En todo caso, ya sea cual fuere la razón, los cuatro se durmieron plácidamente poco después, en tanto que el buen barco Bonaventura se abría camino, en paz, a través del Canal. El balanceo de las suaves olas me adormeció también, y me dormí en el interior de mi prisión metálica, pero esta vez pude soportar más de buena gana las tribulaciones de la fortuna, siempre tornadiza, pues al fin le había pasado por la cabeza a mi inconsciente carcelero la importancia que imparten al destino del hombre, y no sólo de la mujer, los flexibles y sedosos vellos y folículos, y el atisbar el nido de amor de una mujer.

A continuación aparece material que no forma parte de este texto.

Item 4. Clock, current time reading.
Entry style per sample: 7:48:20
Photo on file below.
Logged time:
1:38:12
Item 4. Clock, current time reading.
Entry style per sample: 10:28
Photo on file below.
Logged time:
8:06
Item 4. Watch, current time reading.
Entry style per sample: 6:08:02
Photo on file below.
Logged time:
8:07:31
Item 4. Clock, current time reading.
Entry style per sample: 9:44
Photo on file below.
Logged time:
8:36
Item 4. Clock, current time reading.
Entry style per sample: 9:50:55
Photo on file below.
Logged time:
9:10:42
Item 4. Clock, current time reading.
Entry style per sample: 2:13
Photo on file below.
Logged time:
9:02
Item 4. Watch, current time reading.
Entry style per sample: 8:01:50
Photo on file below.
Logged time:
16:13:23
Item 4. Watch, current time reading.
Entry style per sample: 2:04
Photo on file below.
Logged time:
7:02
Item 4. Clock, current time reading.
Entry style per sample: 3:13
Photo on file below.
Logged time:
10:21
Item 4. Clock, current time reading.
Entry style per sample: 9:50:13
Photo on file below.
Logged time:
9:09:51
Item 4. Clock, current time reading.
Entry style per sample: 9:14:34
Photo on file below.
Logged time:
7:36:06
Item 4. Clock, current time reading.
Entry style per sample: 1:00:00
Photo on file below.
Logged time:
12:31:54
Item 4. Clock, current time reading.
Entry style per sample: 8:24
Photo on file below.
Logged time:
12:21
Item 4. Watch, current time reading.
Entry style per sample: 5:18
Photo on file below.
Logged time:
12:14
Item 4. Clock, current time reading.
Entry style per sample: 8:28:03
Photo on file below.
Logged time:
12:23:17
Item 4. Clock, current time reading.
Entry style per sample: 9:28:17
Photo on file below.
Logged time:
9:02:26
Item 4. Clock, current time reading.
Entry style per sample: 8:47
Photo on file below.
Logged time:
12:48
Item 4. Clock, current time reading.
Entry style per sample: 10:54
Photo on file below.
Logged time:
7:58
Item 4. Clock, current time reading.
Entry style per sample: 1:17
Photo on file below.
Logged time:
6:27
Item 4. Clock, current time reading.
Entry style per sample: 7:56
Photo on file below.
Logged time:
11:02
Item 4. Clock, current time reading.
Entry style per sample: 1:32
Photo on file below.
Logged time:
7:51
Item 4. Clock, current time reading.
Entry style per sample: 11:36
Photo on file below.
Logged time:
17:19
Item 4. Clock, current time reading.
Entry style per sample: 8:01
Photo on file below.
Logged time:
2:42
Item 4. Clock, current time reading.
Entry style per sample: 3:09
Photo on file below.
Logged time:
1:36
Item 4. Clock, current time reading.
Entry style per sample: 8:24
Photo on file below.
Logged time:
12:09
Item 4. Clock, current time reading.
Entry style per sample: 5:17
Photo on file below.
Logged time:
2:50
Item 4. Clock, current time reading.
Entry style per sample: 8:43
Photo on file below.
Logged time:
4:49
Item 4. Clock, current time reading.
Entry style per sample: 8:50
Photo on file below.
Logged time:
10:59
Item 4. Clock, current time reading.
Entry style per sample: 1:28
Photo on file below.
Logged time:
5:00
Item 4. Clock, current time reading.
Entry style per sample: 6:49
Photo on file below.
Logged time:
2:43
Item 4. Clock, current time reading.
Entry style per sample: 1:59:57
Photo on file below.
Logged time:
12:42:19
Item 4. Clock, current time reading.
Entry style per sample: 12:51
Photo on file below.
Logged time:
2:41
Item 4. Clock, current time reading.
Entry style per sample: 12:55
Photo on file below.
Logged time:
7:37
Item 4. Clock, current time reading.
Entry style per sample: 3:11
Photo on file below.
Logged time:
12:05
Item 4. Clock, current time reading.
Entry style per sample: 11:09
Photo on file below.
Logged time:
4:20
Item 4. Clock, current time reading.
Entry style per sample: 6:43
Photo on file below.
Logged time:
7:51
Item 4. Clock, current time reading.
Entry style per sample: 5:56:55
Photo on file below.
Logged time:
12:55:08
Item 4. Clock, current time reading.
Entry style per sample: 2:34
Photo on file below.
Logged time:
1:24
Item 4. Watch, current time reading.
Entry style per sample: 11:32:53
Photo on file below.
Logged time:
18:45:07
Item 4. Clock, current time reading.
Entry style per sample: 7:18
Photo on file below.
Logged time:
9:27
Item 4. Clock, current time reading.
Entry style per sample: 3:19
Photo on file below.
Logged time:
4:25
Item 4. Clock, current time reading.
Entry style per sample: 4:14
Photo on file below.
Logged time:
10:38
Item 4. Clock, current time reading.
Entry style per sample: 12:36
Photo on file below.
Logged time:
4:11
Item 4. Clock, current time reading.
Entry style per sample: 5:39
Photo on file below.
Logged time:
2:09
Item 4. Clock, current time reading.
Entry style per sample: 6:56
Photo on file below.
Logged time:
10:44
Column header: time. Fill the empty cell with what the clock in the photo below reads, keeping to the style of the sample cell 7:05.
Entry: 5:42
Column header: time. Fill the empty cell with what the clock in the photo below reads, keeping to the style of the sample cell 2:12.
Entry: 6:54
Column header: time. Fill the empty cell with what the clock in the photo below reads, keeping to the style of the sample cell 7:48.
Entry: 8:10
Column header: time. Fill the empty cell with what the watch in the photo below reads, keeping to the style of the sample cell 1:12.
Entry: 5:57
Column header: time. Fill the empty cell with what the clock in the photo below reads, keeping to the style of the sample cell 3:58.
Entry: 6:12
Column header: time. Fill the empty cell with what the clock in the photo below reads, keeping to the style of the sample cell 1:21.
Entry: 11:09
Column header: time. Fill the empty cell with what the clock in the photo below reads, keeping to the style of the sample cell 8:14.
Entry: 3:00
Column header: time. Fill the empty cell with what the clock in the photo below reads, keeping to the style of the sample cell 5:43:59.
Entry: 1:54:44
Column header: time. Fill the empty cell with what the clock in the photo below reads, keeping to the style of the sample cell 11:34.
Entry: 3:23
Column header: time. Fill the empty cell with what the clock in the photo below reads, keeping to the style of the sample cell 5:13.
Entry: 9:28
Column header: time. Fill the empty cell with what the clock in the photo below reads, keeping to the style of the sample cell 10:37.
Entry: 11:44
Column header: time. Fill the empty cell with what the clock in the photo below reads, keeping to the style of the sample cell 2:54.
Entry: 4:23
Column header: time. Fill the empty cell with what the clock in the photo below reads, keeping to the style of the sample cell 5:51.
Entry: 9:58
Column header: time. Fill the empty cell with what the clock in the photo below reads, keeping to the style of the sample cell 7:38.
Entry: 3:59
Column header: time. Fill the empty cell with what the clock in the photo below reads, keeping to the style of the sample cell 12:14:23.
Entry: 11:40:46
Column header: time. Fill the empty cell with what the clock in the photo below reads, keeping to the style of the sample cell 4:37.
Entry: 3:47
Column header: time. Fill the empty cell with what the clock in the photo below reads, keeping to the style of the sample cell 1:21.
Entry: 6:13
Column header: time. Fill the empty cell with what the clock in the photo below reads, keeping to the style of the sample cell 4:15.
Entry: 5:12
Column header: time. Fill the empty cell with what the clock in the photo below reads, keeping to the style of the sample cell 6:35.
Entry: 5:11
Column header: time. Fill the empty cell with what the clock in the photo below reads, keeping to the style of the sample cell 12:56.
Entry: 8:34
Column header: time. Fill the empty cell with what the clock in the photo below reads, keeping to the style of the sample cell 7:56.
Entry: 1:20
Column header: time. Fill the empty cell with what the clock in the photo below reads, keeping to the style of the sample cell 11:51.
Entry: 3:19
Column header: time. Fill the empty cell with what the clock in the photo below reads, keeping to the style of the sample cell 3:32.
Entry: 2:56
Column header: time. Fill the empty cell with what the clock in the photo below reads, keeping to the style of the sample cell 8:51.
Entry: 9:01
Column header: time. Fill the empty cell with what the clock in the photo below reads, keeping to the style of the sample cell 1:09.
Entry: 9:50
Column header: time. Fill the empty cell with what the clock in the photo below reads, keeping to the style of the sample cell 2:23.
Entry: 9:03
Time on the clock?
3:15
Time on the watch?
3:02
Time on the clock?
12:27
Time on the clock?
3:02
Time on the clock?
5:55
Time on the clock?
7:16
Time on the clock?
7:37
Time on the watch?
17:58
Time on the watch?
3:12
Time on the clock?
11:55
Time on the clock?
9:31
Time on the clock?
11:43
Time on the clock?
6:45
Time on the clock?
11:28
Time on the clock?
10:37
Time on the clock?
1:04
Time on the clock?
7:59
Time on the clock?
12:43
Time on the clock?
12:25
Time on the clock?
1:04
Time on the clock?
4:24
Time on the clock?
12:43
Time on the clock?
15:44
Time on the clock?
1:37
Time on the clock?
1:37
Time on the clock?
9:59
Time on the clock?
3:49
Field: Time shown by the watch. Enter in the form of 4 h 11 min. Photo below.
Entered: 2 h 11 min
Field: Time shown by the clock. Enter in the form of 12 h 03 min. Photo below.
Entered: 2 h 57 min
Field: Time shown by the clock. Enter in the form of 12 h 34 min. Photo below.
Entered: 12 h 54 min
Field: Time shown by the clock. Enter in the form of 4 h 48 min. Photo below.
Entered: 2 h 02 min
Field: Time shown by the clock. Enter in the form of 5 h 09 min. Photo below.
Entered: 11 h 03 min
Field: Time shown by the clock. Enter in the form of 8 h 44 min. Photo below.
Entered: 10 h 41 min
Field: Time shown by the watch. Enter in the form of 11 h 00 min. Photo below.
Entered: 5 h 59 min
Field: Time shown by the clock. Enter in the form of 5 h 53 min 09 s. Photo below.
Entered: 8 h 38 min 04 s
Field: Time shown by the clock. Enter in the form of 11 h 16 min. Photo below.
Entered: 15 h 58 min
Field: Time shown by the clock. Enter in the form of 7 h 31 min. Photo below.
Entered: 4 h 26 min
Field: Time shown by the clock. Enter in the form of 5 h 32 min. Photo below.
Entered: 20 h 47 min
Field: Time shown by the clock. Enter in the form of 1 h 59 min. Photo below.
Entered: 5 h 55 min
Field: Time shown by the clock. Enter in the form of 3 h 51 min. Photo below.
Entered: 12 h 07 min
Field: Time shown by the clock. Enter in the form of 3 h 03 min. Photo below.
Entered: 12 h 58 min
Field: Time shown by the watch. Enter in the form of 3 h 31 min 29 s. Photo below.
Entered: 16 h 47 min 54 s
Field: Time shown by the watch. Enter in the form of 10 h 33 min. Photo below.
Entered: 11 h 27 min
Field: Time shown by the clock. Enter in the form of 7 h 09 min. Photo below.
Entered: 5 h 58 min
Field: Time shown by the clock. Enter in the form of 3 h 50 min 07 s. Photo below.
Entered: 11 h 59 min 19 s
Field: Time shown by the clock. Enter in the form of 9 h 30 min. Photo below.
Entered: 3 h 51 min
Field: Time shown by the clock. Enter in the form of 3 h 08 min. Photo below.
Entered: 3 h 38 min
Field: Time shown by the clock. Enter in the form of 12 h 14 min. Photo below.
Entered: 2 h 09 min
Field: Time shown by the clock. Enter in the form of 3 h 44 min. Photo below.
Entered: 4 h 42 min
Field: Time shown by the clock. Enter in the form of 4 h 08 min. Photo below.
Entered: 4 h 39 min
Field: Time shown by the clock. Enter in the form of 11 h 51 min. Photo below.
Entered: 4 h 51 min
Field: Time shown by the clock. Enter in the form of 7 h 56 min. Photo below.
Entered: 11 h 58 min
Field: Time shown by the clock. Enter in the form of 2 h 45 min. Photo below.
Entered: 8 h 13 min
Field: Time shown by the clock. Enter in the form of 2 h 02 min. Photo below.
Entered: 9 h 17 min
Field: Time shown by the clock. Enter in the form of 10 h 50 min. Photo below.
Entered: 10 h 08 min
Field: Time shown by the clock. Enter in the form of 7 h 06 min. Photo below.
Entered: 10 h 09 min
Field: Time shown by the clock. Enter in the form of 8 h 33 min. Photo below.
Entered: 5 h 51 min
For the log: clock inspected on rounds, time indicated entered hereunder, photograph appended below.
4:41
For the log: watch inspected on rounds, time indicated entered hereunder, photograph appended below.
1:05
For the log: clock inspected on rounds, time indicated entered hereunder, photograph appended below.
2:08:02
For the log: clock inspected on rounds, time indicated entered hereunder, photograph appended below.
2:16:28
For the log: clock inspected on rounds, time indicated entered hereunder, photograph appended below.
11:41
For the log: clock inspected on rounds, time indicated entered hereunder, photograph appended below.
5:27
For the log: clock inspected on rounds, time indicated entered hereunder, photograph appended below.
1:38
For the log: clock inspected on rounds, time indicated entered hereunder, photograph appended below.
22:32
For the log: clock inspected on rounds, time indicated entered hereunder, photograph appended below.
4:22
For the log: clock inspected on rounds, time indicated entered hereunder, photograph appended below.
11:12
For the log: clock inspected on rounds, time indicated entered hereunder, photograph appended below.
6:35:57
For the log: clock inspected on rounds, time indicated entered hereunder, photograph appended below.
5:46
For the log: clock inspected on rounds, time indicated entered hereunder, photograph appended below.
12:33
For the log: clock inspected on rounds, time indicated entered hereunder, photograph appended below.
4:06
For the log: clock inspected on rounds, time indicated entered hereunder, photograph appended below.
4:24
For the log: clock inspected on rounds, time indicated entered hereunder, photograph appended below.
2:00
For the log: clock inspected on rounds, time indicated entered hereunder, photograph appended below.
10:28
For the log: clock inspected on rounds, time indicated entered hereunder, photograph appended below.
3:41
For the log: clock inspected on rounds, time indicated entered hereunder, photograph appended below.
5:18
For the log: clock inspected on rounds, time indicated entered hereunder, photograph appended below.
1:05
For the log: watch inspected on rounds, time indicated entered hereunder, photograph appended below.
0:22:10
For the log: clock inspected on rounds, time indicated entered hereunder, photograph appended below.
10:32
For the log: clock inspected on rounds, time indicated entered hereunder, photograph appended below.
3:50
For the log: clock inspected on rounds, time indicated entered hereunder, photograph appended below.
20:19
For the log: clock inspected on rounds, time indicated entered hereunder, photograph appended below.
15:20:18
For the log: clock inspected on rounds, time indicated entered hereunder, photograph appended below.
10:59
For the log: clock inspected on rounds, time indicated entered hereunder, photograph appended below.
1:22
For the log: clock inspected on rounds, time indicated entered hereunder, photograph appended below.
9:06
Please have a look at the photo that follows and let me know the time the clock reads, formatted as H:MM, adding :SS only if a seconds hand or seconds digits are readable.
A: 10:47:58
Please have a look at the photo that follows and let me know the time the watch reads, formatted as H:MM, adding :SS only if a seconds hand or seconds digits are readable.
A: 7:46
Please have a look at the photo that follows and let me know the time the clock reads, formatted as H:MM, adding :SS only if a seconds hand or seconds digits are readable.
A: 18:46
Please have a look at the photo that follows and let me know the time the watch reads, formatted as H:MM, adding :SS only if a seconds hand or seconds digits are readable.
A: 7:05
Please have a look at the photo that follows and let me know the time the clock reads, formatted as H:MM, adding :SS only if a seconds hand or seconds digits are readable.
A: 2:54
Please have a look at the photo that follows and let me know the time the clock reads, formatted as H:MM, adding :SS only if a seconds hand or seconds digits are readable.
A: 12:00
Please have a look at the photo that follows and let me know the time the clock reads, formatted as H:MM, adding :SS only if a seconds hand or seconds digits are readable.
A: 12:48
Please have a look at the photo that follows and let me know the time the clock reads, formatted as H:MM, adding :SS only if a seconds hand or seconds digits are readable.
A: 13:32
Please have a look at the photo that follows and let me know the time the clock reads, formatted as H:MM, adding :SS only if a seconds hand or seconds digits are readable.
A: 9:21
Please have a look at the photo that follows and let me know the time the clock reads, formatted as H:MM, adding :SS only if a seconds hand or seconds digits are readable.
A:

En verdad, tan profundamente dormían las hermanas, la tierna Marisia y su guardián, que el grito del marinero en lo alto de la cofa: «¡Tierra a la vista! ¡Dover!», resonó en todo el barco antes de que el padre Lorenzo gimiera en voz alta, refunfuñara y luego, golpeándose el pecho y mascullando alguna frase latina inaudible que, según sospeché, no era en modo alguno una bendición, se pusiera de pie y advirtiera cuán tarde era ya.
—Abrid los ojos, hijas mías —exclamó—, y saludad el nuevo día. Hemos llegado a la costa inglesa, y veréis la tierra que os dará albergue después de vuestra despedida de la bella Francia.
Marisia, la cual, según confío, se había puesto de nuevo el camisón, fue la primera en volverse a un lado para asomarse por la porta.
—Veo los acantilados, padre —gritó—, pero, oh, no son tan bonitos como el paisaje de la aldea de Languecuisse.
—No debes apresurarte a juzgar las cosas por la primera impresión que te produzcan, hija mía —repuso él con voz afable—. Conforme crezcas, irás rectificando tus opiniones. Así es el mundo. Pero es cierto que, cuando el cielo está gris y el viento sopla a rachas, los gredosos acantilados no dan al visitante de la asoleada Provenza la sensación de estar en su hogar. Mas no temas, hija mía, yo cuidaré de ti, y aun cuando estés en un ambiente sombrío, te daré un tibio lugar en mi corazón a fin de que no creas que los ingleses somos seres fríos.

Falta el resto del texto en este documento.